Intelligent Resource Monitoring and Control Method in Vehicular Ad-hoc Networks for Electric Vehicle Enabled Microgrids
Dr. Arasu RamanFaculty of Business and Communications, INTI International University, Malaysia. arasu.raman@newinti.edu.my0000-0002-8281-3210
Nick Wong Yi TingFaculty of Business and Communications, INTI International University, Malaysia. nick.wongyt@gmail.com0009-0008-4588-5363
Dr. Rajani BalakrishnanFaculty of Business and Communications, INTI International University, Malaysia. rajani.balakrishnan@newinti.edu.my0000-0002-0467-2053
Dr.
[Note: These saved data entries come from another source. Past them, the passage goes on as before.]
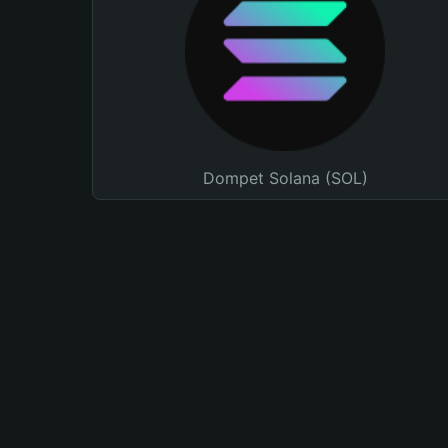
Dompet Solana (SOL)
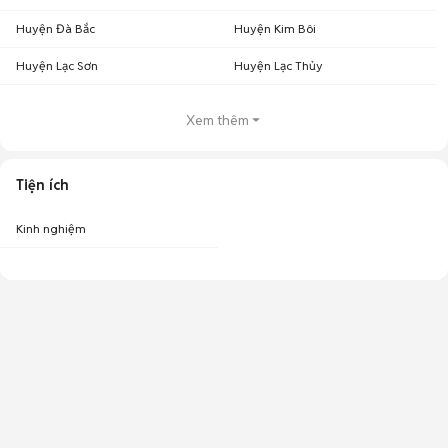
Huyện Đà Bắc
Huyện Kim Bôi
Huyện Lạc Sơn
Huyện Lạc Thủy
Xem thêm
Tiện ích
Kinh nghiệm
Baskar SanjeeviSchool of Engineering and Technology, Vels Institute of Science, Technology & Advanced Studies, India. baskar133.se@velsuniv.ac.in0000-0002-0810-3755
Dr. Vijayesvaran ArumugamSchool of Business and Technology, IMU University, Malaysia. vijayesvaran@imu.edu.my0000-0001-9307-1307
Keywords: Resource Monitoring, Electric Vehicle, Vehicular Ad-hoc Networks, Smart Microgrids.
Abstract
Software-Defined Networks (SDN) and Cloud Radio Access Networks (CRANs) are added to vehicle ad hoc networks (VANETs). The goals include making data transfer and resource sharing more efficient, achieving the shortest possible wait and response times, and ensuring the network is reliable even when conditions change. The usual ways of handling and grouping loads in Electric Vehicles (EVs), which are made for stable environments, need to be changed to work with VANETs, which are constantly evolving. To regularly meet these high service levels, focus on more adaptable and durable solutions. This study shows a software-defined EV fog computing design that improves VANETs' resource sharing. The suggested design uses smart controls placed strategically in the network to make the flow of data and use of resources as efficient as possible. The system uses parallel processing to split up computing tasks among EV stations. This makes the network more mobile and lessens the chance of jams. Simulations and real-world tests of the model show that it makes the network much more efficient. The study found that compared to traditional methods, the average response time went up by 29%, network delay went down by 23%, and it took 27% less time to get to the best assets spread.